Conjectures and Recent Progress

• Twin Prime Conjecture: There are infinitely many pairs of primes that are distance 2 apart.
  • The average prime gap increases roughly like the logarithm of the primes.
  • The prime gap might occasionally be as small as 2.
• Breakthrough by Yitang Zhang (2013): Demonstrated there are infinitely many pairs of adjacent primes with a gap bounded by a large fixed constant.
  • Initial bound: 70 million.
  • Later improved via collaborative online project (Polymath Project) to 4,000 and then to 246.

James Maynard's Contribution (2013-2014)

• Found a simpler method, reducing the bound to 600.
• Collaborated with Polymath Project, improving bound to 246.

Large Prime Gaps

• Finding large prime gaps = Identifying long sequences of consecutive composite numbers.
• Simple Construction: Using (n!) to generate a sequence of composite numbers.
• More Efficient Construction: Using prime factorial (primorial) provides better bounds.

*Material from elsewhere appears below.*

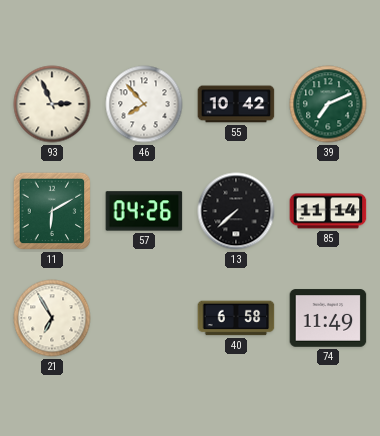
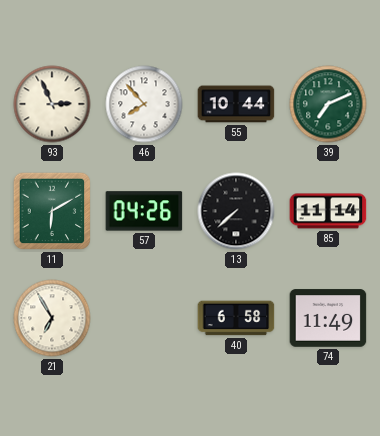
55: 10:42 -> 10:44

Advanced Theoretical Bounds

• Prime Number Theorem (1896): Number of primes up to a large number (x) is approximately (x / \log(x)).
• Unconditional Bound: Prime gaps are at most a constant times (P_n^{0.55}).
• Conditional Bound (Assuming Riemann Hypothesis): Improves to (P_n^{0.5} \log(P_n)).
• Cramér's Conjecture: Prime gaps can be as large as (\log^2 P_n) infinitely often.

Historical Results and Developments

• First non-trivial results in 1931: Managed to show prime gaps larger than the trivial logarithmic bound.
• Progress stalled for 70 years until recent breakthroughs.
• Ford-Green-Konyagin-Tao (2014): Proved can take (C) arbitrarily large (improving an old result by Erdős offering $5,000 for a significant advancement).
• Maynard (2014): Found a method to prove the same result independently.

Methods Used in Proofs

• Pigeonhole Principle: If the total probability of events exceeds one, at least one event must happen twice.
• Weighted Sieve Method: Choose a clever set of weights to optimize probabilities.
• Selberg Sieve: Weights determined by considering multiples and factors, squared to ensure non-negativity.
• Bombieri-Vinogradov Theorem: Helps count primes in arithmetic progressions.

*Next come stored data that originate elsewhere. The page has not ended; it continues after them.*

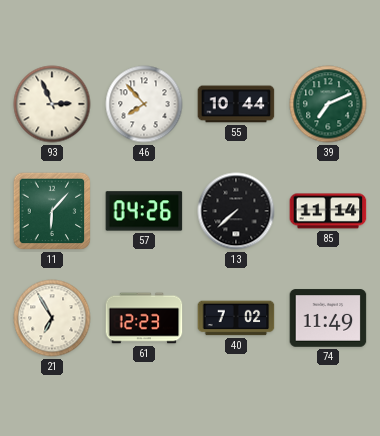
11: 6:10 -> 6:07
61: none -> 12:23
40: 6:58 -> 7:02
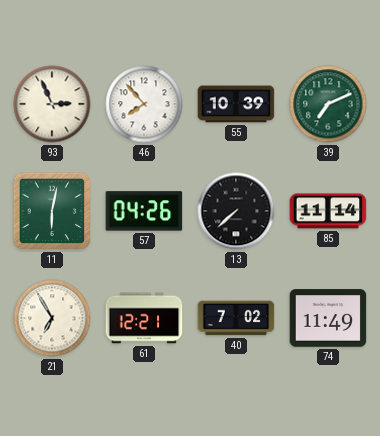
55: 10:44 -> 10:39
11: 6:07 -> 6:02
61: 12:23 -> 12:21
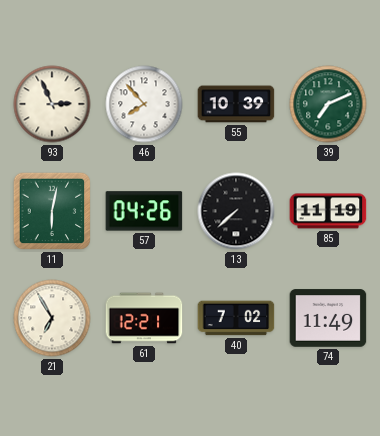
85: 11:14 -> 11:19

Contributions by Modern Theorists

• Yitang Zhang: Used advanced theorems about primes in arithmetic progressions, extending previous bounds.
• James Maynard: Introduced refined sieve methods, simplifying previous approaches.
• Polymath Project: Collaborated effort improving results using computational and theoretical advancements.

Applications and Future Work

• Same basic methods used for small and large prime gap results now being applied to other number theory problems.